The sole place in the NT where the loss of the “birthright” is mentioned specifically is in Hebrews 12:16, where Esau’s story is brought forth as a warning. The lesson here is that Esau despised his birthright by selling it for a bowl of stew. The spiritual meaning for us is that he forfeited the future enjoyment of the Kingdom reward in order to enjoy the temporal pleasures of this world. He did not clearly see the value of his birthright. The decision he made was irrevocable. Once the decision was made, it could not be reversed. The verses on Esau may be paraphrased as follows:
“Lest there be any fornicator or profane person, as Esau, who for one serving of stew sold his birthright. For you know that afterward, when he wanted to inherit the blessing, he was rejected, for he found no place for repentance - a change of mind by Isaac, altering his father’s decision - though he sought the blessing diligently with tears.”
The great spiritual warning to the believer is that one’s heart may be so subtly enticed by the pleasures of this world that an inward decision is made, setting his course to pursue worldly pleasures. This pursuit is at the expense of a complete consecration to follow Christ, at any cost, for the Kingdom reward. Hebrews 12:16 shows us that what we may think of as “sin” (“lest there be any fornicator”) is not the only danger to the Christian’s life and the Christian’s reward. Equally dangerous is the love of this world and the pleasures it offers, as depicted in Esau. These pleasures can often seem quite “innocent” compared to immorality, yet they can be just as costly to a believer as gross sin.

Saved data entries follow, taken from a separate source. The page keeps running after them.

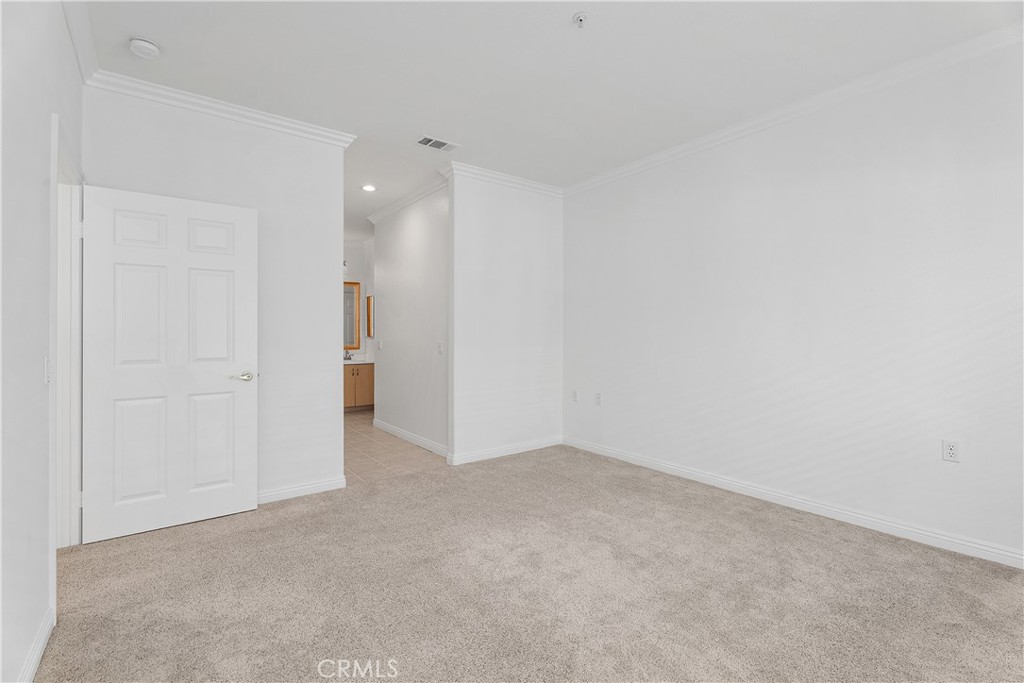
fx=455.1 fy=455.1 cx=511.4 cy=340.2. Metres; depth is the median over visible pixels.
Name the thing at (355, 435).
tile floor
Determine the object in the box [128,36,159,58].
smoke detector
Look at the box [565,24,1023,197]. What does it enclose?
crown molding
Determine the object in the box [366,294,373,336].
medicine cabinet
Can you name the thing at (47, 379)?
light switch
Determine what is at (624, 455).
baseboard
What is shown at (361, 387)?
vanity cabinet
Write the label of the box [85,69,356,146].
crown molding
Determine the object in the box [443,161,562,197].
crown molding
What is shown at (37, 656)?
baseboard
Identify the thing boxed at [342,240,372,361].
bathroom wall
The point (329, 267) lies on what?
back wall
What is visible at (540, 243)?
back wall
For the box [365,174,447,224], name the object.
crown molding
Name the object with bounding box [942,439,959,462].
wall outlet
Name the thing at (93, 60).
crown molding
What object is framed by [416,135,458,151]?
air vent
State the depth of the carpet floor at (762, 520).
2.10 m
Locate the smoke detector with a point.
(147, 46)
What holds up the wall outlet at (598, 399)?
attached to the right wall at (668, 188)
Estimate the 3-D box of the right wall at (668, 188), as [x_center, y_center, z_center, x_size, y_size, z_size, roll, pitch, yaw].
[1.916,-0.231,3.264,0.125,2.773,4.530,0,0,-37]
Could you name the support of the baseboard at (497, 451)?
attached to the back wall at (540, 243)
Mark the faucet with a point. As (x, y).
(349, 357)
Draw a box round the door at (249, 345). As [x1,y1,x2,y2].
[80,182,258,544]
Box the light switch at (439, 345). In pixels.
[437,340,443,353]
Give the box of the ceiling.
[78,0,1021,235]
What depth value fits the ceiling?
2.64 m
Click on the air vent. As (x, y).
(437, 142)
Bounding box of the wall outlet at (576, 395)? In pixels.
[571,390,578,401]
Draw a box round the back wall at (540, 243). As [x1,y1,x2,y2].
[446,170,562,465]
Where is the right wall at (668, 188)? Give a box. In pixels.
[563,38,1023,565]
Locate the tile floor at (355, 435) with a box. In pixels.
[344,410,447,485]
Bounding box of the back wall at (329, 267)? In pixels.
[86,84,347,508]
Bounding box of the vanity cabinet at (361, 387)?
[343,362,373,410]
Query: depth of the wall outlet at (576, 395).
4.75 m
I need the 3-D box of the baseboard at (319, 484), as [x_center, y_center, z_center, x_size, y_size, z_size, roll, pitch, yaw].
[-1.871,1.111,3.165,1.420,0.090,0.015,0,0,-37]
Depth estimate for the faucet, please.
7.33 m
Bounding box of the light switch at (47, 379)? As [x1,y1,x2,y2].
[43,355,50,383]
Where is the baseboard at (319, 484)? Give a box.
[254,475,348,503]
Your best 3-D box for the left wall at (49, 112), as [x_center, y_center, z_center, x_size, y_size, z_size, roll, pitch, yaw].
[-1.286,-0.201,0.946,0.125,2.757,4.531,0,0,-37]
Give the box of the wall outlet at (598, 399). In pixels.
[594,392,602,405]
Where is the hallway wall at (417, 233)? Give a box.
[371,182,448,457]
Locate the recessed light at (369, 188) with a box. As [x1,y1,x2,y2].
[361,183,375,191]
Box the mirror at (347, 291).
[344,280,360,351]
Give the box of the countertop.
[342,359,375,364]
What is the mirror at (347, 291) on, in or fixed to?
attached to the bathroom wall at (355, 255)
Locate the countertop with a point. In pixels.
(351, 363)
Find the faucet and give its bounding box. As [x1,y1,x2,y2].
[343,349,352,360]
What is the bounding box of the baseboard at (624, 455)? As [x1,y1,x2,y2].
[566,436,1023,568]
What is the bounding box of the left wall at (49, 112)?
[0,0,84,682]
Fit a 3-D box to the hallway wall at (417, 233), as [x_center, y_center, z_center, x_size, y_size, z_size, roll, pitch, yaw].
[-1.144,-0.236,5.214,0.122,2.765,2.157,0,0,-37]
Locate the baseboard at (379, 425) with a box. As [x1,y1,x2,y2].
[373,418,448,457]
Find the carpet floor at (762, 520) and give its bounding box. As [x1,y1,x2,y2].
[29,441,1023,682]
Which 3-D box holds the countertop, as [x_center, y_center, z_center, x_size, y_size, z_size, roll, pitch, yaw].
[-2.763,0.339,7.170,1.346,0.043,0.596,0,0,-37]
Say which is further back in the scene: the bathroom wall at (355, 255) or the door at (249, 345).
the bathroom wall at (355, 255)
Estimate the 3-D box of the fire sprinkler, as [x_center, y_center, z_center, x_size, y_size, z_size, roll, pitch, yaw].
[0.339,-1.571,2.239,0.077,0.041,0.078,0,0,-37]
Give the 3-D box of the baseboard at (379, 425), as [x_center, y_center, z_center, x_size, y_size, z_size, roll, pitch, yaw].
[-1.166,1.092,5.151,0.016,0.096,2.080,0,0,-37]
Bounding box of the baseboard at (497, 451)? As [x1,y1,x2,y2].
[448,436,562,465]
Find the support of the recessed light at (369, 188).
in the ceiling
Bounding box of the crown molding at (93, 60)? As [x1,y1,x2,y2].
[62,0,98,84]
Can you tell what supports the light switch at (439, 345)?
attached to the hallway wall at (417, 233)
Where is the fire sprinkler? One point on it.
(580, 16)
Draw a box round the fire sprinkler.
[572,11,588,27]
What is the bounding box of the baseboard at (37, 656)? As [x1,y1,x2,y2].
[17,605,55,682]

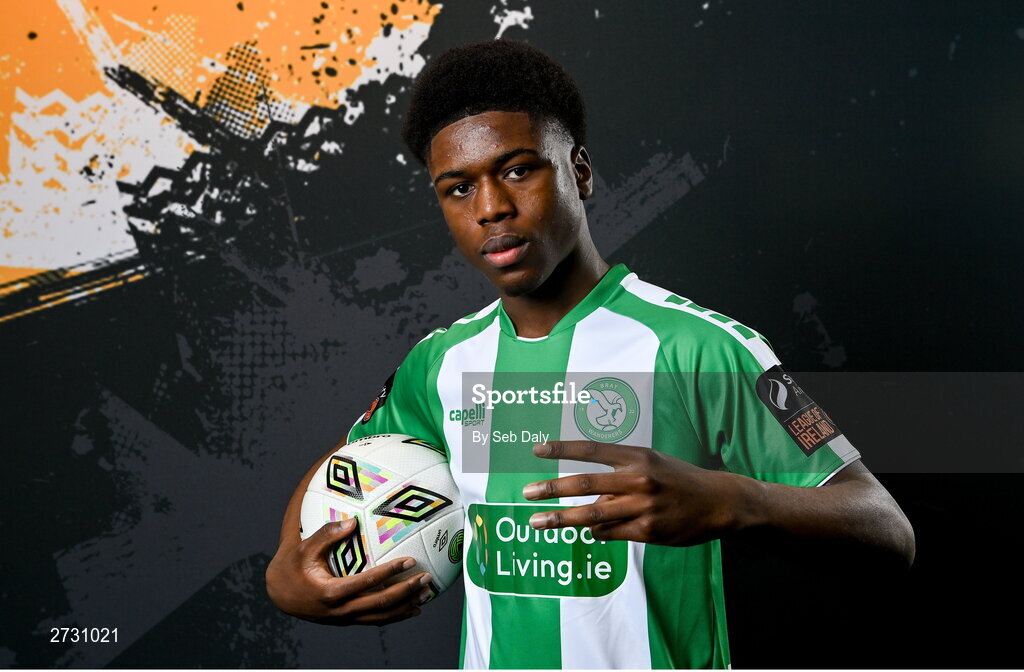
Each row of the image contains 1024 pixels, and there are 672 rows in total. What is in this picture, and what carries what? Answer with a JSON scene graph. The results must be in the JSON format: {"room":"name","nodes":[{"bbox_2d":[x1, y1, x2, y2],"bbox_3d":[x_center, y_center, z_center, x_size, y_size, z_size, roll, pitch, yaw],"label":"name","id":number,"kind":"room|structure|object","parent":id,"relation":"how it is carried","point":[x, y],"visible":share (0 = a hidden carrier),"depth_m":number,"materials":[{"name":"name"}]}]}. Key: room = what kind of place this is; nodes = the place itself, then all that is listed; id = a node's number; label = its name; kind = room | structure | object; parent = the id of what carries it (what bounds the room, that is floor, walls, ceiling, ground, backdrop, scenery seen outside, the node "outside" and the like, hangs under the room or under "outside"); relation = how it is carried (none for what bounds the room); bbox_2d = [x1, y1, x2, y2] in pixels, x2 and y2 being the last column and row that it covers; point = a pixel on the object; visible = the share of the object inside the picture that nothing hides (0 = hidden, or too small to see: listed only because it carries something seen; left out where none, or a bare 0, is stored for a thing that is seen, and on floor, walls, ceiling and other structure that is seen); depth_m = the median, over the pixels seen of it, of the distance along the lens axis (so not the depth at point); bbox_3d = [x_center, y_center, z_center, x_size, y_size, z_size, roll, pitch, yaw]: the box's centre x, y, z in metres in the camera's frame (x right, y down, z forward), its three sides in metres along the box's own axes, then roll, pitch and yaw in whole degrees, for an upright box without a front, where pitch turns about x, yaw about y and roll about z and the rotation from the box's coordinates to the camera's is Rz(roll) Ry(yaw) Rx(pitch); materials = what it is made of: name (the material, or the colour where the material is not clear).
{"room":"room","nodes":[
{"label":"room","id":0,"kind":"room"},
{"bbox_2d":[0,0,1022,669],"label":"backdrop wall","id":1,"kind":"structure","parent":0,"point":[829,310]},
{"label":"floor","id":2,"kind":"structure","parent":0,"visible":0},
{"bbox_2d":[265,39,911,671],"bbox_3d":[0.080,0.408,2.194,0.672,1.554,0.917,-1,2,-2],"label":"man","id":3,"kind":"object","parent":2,"relation":"on","point":[556,249],"visible":0.96,"depth_m":2.12},
{"bbox_2d":[301,432,465,603],"bbox_3d":[-0.176,0.258,2.245,0.244,0.249,0.319,-1,2,-2],"label":"soccer ball","id":4,"kind":"object","parent":3,"relation":"in","point":[370,528],"visible":0.79,"depth_m":2.18,"materials":[{"name":"white"}]}
]}

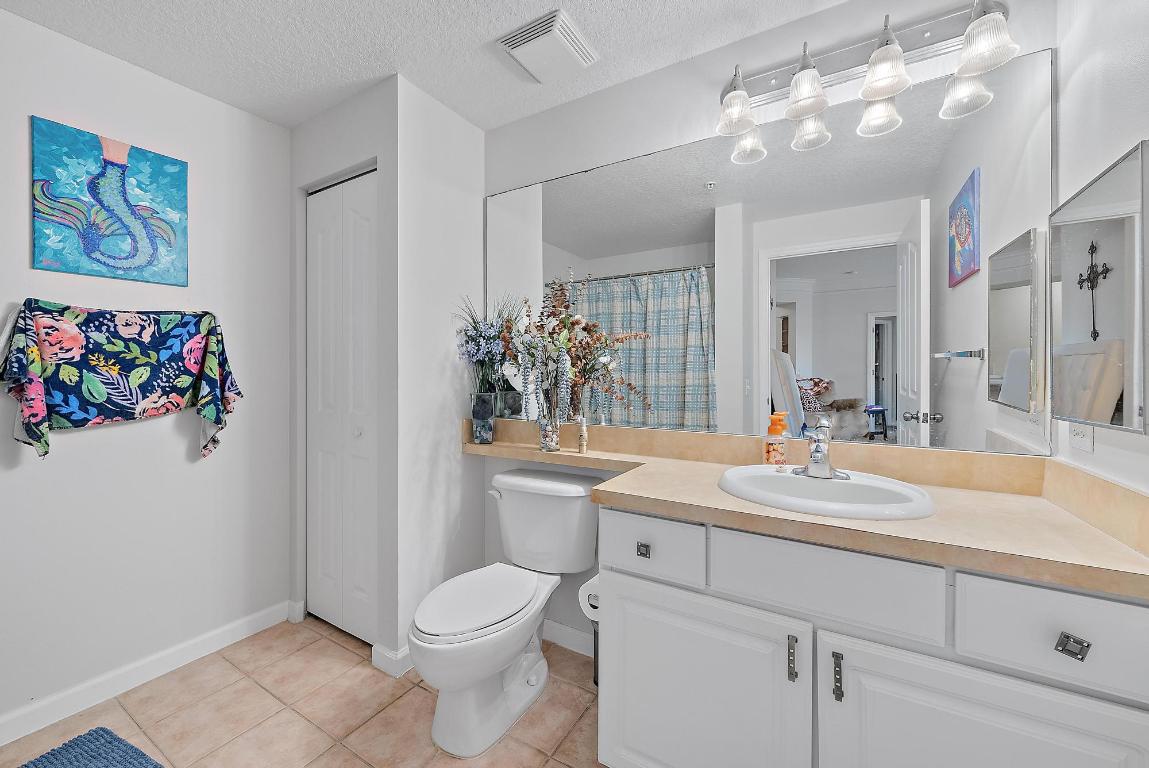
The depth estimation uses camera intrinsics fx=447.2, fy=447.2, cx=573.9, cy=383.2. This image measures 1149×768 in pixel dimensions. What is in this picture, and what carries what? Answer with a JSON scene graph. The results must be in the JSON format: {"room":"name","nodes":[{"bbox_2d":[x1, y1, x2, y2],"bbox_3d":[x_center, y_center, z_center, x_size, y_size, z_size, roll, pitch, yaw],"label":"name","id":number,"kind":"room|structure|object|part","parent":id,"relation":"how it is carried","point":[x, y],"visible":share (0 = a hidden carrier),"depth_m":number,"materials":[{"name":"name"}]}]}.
{"room":"bathroom","nodes":[
{"label":"bathroom","id":0,"kind":"room"},
{"bbox_2d":[0,8,291,738],"bbox_3d":[-1.969,-0.039,1.446,0.116,2.425,2.724,0,0,31],"label":"left wall","id":1,"kind":"structure","parent":0,"point":[185,442],"depth_m":1.77,"materials":[{"name":"white paint"}]},
{"bbox_2d":[31,117,188,286],"bbox_3d":[-1.736,-0.661,1.704,0.028,0.526,0.425,0,0,31],"label":"painting","id":2,"kind":"object","parent":1,"relation":"attached to","point":[68,220],"visible":0.98,"depth_m":1.67},
{"bbox_2d":[0,301,243,461],"bbox_3d":[-1.679,-0.006,1.703,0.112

The warnings against the dangers of worldly pleasure are numerous in the Scripture (Lk. 8:14; 12:19-21; 17:31-33; Phil. 3:17-20; 1 Tim. 6:6-10; 2 Tim. 3:4; 4:10; Jas. 4:3-4; 1 Jn. 2:15-17). Yet, the loss of the 1,000 year Kingdom inheritance can stem from other lifestyle problems besides the love of this world. Note 1 Corinthians 6:9-10; Galatians 5:19-21; Ephesians 5:5-7. The “kingdom” in these verses refers to the coming Kingdom of 1,000 years, the “age to come.”